Pasaje seleccionado:
★ ★ ★ ★
Hace siglos, antes de que Pemán, Sabino Arana o Mosén Verdaguer se lo inventaran para socavar los cimientos de la memoria, no había nada. El Génesis lo dice con palabras inocentes: el espíritu aleteaba sobre las aguas y el negro (o la incertidumbre) era lo que existía en el Principio. Porque la mayoría de las leyendas sobre la presunta Creación habla de estas cosas y las lleva a la inexistencia. Dios o la Madre Tierra dijeron que se hiciera la Luz y la Luz se hizo.
Desde aquel pretendido principio todo es según el color del cristal con que se mira. Pongamos, por ejemplo, a España. Y he aquí la historia más verdadera y desinteresada de todas aquellas que les puedan contar.
La península Ibérica se desgarró de Pangea o de cualquier otro continente masivo, hace menos de trece millones de años. Es cierto que parte de este territorio estaba sobresaliendo en el océano primigenio hace lo menos el doble de ese tiempo. Pero hace veinte siglos, las masas continentales de la orogénesis alpina (más o menos consensuada por los geólogos) llevaron relativamente cerca de la superficie terrestre, los fósiles carbonizados de trescientos o cuatrocientos millones previos a una profundidad que podría ser explotada por los francoespañoles de Peñarroya.
★ ★ ★ ★
Extractos de registros:
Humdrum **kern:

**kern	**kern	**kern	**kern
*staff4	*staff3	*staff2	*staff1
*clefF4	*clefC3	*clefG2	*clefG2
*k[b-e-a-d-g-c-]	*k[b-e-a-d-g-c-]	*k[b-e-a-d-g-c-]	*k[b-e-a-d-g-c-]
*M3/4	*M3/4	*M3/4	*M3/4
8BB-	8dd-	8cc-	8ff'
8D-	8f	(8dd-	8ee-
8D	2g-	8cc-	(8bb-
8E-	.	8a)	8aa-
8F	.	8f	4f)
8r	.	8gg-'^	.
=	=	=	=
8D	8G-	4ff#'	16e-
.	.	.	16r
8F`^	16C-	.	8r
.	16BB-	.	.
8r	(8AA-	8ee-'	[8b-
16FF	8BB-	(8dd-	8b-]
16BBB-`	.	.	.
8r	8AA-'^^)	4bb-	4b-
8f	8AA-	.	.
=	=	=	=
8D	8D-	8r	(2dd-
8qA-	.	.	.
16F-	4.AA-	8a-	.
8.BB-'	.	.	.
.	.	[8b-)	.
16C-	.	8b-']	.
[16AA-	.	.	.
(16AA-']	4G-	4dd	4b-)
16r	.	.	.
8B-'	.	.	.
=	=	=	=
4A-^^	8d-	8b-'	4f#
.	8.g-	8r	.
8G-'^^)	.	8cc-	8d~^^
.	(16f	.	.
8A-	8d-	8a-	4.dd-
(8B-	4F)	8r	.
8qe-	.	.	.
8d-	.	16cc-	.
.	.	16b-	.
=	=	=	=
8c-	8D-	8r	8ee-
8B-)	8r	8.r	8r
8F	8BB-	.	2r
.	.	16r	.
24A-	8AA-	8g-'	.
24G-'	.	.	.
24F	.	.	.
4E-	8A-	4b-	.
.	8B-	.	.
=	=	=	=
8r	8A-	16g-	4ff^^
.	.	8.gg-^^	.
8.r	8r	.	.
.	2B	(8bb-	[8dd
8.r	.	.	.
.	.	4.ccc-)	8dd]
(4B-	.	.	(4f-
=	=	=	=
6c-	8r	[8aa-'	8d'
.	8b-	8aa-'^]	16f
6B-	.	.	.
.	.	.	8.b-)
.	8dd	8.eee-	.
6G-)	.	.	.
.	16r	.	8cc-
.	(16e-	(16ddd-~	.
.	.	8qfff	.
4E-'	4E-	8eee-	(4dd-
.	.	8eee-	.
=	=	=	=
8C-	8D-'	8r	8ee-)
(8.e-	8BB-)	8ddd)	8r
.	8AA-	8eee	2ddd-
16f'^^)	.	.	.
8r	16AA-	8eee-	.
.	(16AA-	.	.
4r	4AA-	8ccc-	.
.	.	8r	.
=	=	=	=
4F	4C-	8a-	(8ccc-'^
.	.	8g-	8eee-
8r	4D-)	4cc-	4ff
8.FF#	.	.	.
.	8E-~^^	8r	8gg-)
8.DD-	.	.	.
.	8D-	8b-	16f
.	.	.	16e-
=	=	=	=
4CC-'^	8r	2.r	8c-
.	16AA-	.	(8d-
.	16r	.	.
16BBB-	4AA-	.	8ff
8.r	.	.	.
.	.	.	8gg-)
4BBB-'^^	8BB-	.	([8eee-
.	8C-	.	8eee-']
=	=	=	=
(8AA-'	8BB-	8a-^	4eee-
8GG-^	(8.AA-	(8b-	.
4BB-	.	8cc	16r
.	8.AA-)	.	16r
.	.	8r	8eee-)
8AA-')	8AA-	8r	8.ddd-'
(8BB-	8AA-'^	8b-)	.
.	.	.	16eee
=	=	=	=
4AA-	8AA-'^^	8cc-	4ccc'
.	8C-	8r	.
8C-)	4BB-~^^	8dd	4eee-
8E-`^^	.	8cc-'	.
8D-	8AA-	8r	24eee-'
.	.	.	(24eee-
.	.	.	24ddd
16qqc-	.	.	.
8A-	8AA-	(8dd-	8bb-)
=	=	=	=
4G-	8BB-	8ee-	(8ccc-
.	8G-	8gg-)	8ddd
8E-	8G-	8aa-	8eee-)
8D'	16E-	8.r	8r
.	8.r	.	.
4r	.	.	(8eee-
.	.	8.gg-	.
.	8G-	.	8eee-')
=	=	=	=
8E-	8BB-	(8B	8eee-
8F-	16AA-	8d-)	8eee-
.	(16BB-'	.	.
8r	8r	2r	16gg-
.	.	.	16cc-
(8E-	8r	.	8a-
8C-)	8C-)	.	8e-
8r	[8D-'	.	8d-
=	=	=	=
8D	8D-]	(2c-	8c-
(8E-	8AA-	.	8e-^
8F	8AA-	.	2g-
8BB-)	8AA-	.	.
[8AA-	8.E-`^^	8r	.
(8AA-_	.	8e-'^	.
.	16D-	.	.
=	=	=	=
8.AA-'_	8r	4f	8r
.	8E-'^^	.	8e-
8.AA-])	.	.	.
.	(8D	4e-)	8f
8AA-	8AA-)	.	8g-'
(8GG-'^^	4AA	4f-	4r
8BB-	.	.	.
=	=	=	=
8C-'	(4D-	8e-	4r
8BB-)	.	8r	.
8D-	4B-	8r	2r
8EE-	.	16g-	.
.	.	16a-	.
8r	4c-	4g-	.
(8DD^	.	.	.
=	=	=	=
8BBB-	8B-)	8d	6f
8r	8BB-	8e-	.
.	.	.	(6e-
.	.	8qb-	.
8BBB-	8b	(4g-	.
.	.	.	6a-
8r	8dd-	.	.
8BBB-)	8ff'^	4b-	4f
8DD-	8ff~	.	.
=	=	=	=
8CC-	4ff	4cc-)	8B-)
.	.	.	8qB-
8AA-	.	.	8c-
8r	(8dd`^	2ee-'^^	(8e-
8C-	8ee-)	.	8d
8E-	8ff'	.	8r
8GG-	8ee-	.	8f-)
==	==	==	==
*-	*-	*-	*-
★ ★ ★ ★
Prosigue el texto sobre el origen de España a partir de su última oración, la que menciona a los francoespañoles de Peñarroya.

Respuesta del ejercicio:
Muchos años después, frente al pelotón de fusilamiento de todas las especies, por mor de la formación de valles antediluvianos en la zona del Rift y de Etiopía, unos primates bípedos se impusieron contra los que andaban a cuatro patas. Así nació, disculpadme la síntesis, los seres humanos. Éstos, dos millones de años después de haberse puesto en pie, se dedicaron a hacer utensilios con los cantos del río, y les dio por expandir el cerebro (al que denominan mente) para poder escapar de simios semejantes y bestias felinas que les diezmaban sin ningún escrúpulo. Si nos saltamos eones de evolución, sacrificios, penurias y hambrunas, llegamos a pintar Altamira y Lascaux, o a erigir monumentos en Gobegli Tepe, o a inaugurar la Biblia en Jericó, en Sodoma o en Gomorra. Todo, por más que nos fascine, es un compendio de leyendas.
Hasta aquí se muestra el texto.